De eerste paar scènes staan sowieso bol van sterke regievondsten – de opkomst van personages wordt aangekondigd doordat de acteurs al een hand, voet of voorwerp tussen de gordijnen doorsteken, scènes beginnen voordat Fernhouts tegenspeler in positie is en in een prachtige montagescène beweegt de wereld in al zijn drukte langs Ivanov heen terwijl hij met een grimas voor zich uitstaart. Spijkers schetst sterk de belevingswereld van een man middenin een loodzware depressie, voor wie ieder sociaal contact een enorme inspanning is geworden.

Naarmate Ivanov vordert wordt Spijkers’ hand aan het roer echter steeds minder merkbaar en wordt het een veel te slaafse enscenering van Tsjechovs stuk – een probleem dat in mindere mate ook al speelde bij haar bewerking van Don Carlos vorig jaar. Het lijkt erop dat de regisseur niet durft door te pakken met haar eigen ideeën en te veel respect heeft voor het repertoire waarop ze haar stukken baseert. Dit uit zich in beide gevallen in een tweede helft die geen recht doet aan de spannende eigen draai waarmee Spijkers haar voorstellingen begint.
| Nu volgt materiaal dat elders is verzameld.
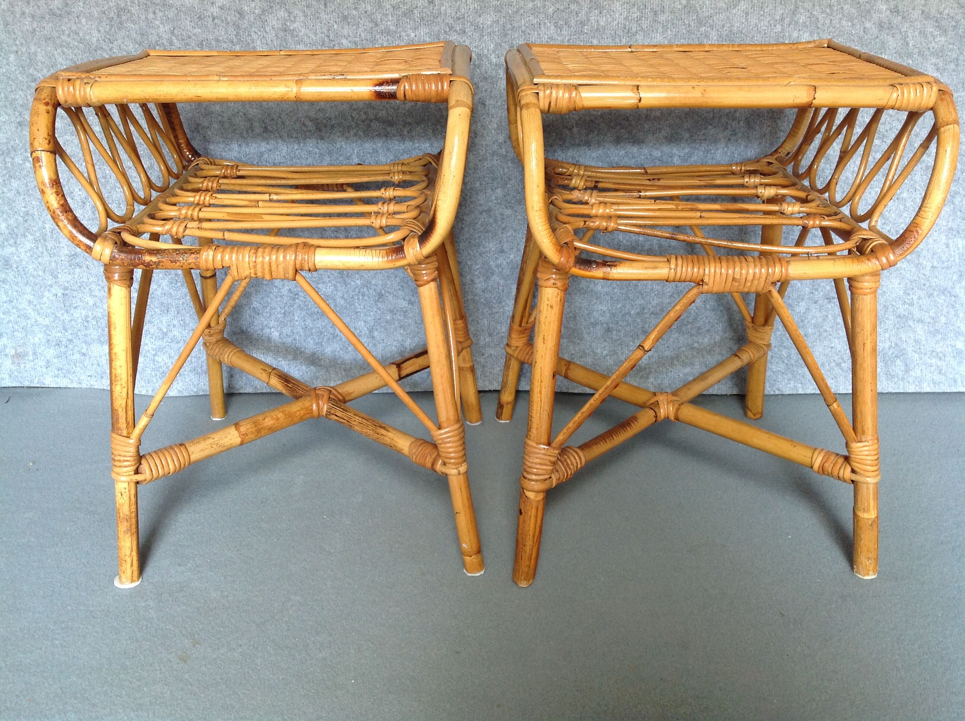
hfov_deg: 52.7
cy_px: 360
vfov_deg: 40.6
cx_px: 482
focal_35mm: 35
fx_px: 974
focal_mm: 4.28
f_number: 2.4
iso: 100
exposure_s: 1/15
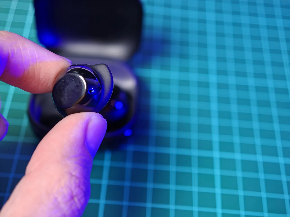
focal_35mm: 70
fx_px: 586
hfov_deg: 27.8
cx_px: 145
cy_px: 108
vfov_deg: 21.0
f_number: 2.2
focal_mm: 20.1
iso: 1000
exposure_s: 1/44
In Ivanov is dat vooral te merken aan de halfslachtige bewerking van het stuk. Spijkers en schrijver Casper Vandeputte schrappen het personage van de weduwe Martha Babakina maar laten de rol van haar ‘tegenspeler’ graaf Shabelsky intact, en daarmee voelt de rol van Xander van Vledder, ondanks zijn erg geestige vertolking, nu nogal overbodig. Daarnaast veranderen schrijver en regisseur niets aan de clichématige vrouwenrollen in het stuk, waardoor de moderne dialogen flink botsen met de ouderwetse rollenpatronen.

Dit is allemaal nog spijtiger omdat Spijkers en Vandeputte enkele interessante aanzetten doen. De uitwisselingen tussen Ivanov en Lvov (Minne Koole), de arts van zijn doodzieke vrouw Anna (Wendell Jaspers), tonen mooi hoe morele kritiek vaak juist leidt tot volharding in het eigen laakbare gedrag. Ook al weet Ivanov dat hij meer aandacht aan zijn vrouw moet geven, leidt de confrontatie met zijn falen bij hem alleen maar tot meer zelfmedelijden. Ook de gesprekken tussen Ivanov en de onscrupuleuze Borkin (Hajo Bruins) laten sterk zien dat morele gecompromitteerdheid een hellend vlak is – als je jezelf al niet meer in de spiegel kan aankijken wordt de verleiding groot om je morele kompas dan maar helemaal te laten varen.

Deze ideeën krijgen echter onvoldoende ruimte omdat het oorspronkelijke plot nu eenmaal moet worden afgewikkeld. Spijkers laat in Ivanov bij vlagen duidelijk zien dat ze genoeg in haar mars heeft om een regisseur met een unieke stem te worden, maar daarvoor is wel eerst een vadermoord of twee nodig.